Comment 5 MonsieurLune 2017-01-30 11:11:13 UTC
I still have the issue on the master build:
5.4.0.0.alpha0+
Build ID: c6dd735afb2e1b3837c4f8c5659f52fafab4c56f
CPU Threads: 2
OS Version: Linux 4.4
UI Render: default
VCL: gtk2
TinderBox: Linux-rpm_deb-x86_64@70-TDF, Branch:master, Time: 2017-01-30_03:01:16
Locale: fr-FR (fr_FR.UTF-8)
Calc: group

Simply open a new document, insert the U2042 char, et you're set to Hindi.
Comment 6 QA Administrators 2018-12-15 03:56:30 UTC Comment hidden (obsolete)
Comment 7 Roman Kuznetsov 2018-12-15 07:46:32 UTC
(In reply to MonsieurLune from comment #5)
> I still have the issue on the master build:
> 5.4.0.0.alpha0+
> Build ID: c6dd735afb2e1b3837c4f8c5659f52fafab4c56f
> CPU Threads: 2
> OS Version: Linux 4.4
> UI Render: default
> VCL: gtk2
> TinderBox: Linux-rpm_deb-x86_64@70-TDF, Branch:master, Time:
> 2017-01-30_03:01:16
> Locale: fr-FR (fr_FR.UTF-8)
> Calc: group
> 
> Simply open a new document, insert the U2042 char, et you're set to Hindi.

I used shortcat Alt+X for inserting unicode symbol 2042 in

Version: 6.3.0.0.alpha0+
Build ID: 3c964980da07892a02d5ac721d80558c459532d0
CPU threads: 4; OS: Windows 6.1; UI render: default; VCL: win; 
TinderBox: Win-x86@42, Branch:master, Time: 2018-12-12_02:07:45
Locale: ru-RU (ru_RU); UI-Language: en-US
Calc: threaded

and I still have Russian language for my text in document.
Comment 8 V Stuart Foote 2018-12-15 15:14:42 UTC
Can not confirm on Windows 10 Home 64-bit en-US (1803) with
Version: 6.1.4.1 (x64)
Build ID: 25073d18caee244880112e52c4a7e71f6081b3a9
CPU threads: 4; OS: Windows 10.0; UI render: GL; 
Locale: en-US (en_US); Calc: CL

or current master/6.3 build.

And in fact if I open the ODT archive of the sample document from comment 1 a review of its content.xml shows that the code point for the glyph is *not* U+2042 but rather is U+07fa

NKo is Unicode range 07c0-07ff, and is a RTL script. So its use would trigger the ICU lib BiDi handling, which IIUC in LibreOffice *would* trigger the CTL handling, and which gets assigned Hindi with a default user profile.

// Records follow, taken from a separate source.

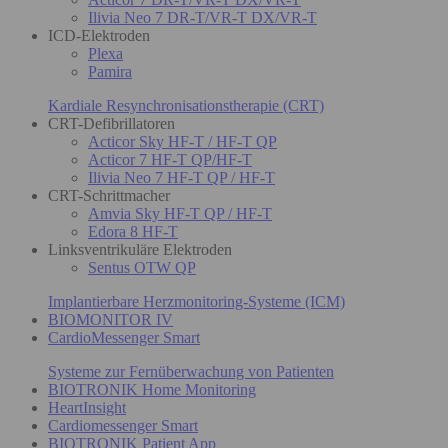
Ilivia Neo 7 DR-T/VR-T DX/VR-T
ICD-Elektroden
Plexa
Pamira
Kardiale Resynchronisationstherapie (CRT)
CRT-Defibrillatoren
Acticor Sky HF-T / HF-T QP
Acticor 7 HF-T QP/HF-T
Ilivia Neo 7 HF-T QP / HF-T
CRT-Schrittmacher
Amvia Sky HF-T QP / HF-T
Edora 8 HF-T
Linksventrikuläre Elektroden
Sentus OTW QP
Implantierbare Herzmonitoring-Systeme (ICM)
BIOMONITOR IV
CardioMessenger Smart
Systeme zur Fernüberwachung von Patienten
BIOTRONIK Home Monitoring
HeartInsight
Cardiomessenger Smart
BIOTRONIK Patient App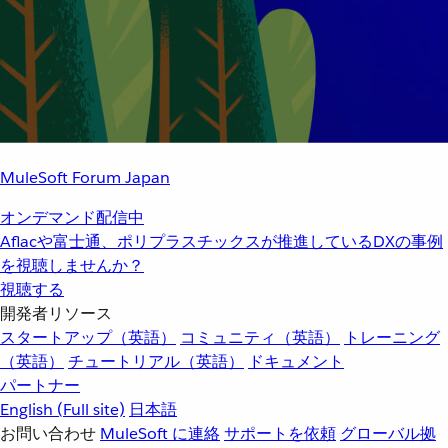
MuleSoft Forum Japan
オンデマンド配信中
Aflacや富士通、ポリプラスチックスが推進しているDXの事例
を視聴しませんか？
視聴する
開発者リソース
スタートアップ（英語）
コミュニティ（英語）
トレーニング
（英語）
チュートリアル（英語）
ドキュメント
パートナー
English
(Full site)
日本語
お問い合わせ
MuleSoft に連絡
サポートを依頼
グローバル拠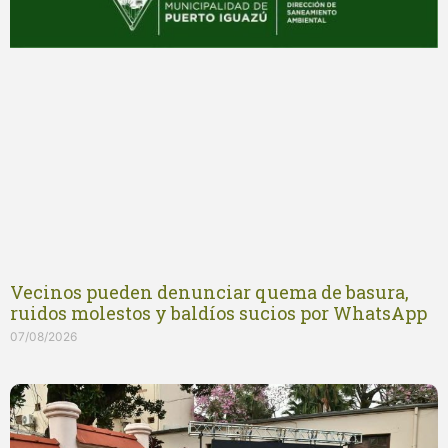
Vecinos pueden denunciar quema de basura,
ruidos molestos y baldíos sucios por WhatsApp
07/08/2026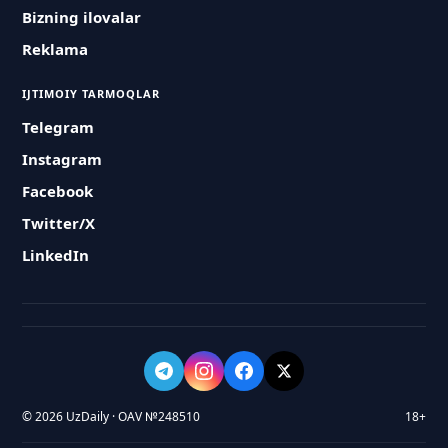
Bizning ilovalar
Reklama
IJTIMOIY TARMOQLAR
Telegram
Instagram
Facebook
Twitter/X
LinkedIn
© 2026 UzDaily · OAV №248510
18+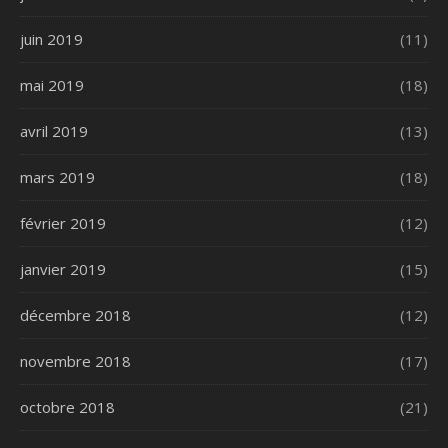
juin 2019
(11)
mai 2019
(18)
avril 2019
(13)
mars 2019
(18)
février 2019
(12)
janvier 2019
(15)
décembre 2018
(12)
novembre 2018
(17)
octobre 2018
(21)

Not sure how OP generated the character when inserting into sample document, but when picking U+2042 ASTERISM from the SpecialCharacter dialog, or an external app (e.g. BabelMap), the U+2042 glyph is rendered correctly to canvas and there is no BiDi shift to RTL or change to CTL (Hindi default).

So, WFM. And IMHO => NAB

Gues OP can reopen if proving details on method of character input that actually reproduces the wrong codepoint.
Comment 9 MonsieurLune 2018-12-16 09:42:55 UTC
@V Stuart Foote
Thank you for your test. I checked the asterism place in my font and the problem is there: it's been wrongfully placed in U+Od2042 (U+0x07FA) instead of U+0x2042.
I confirm that the issue can be closed.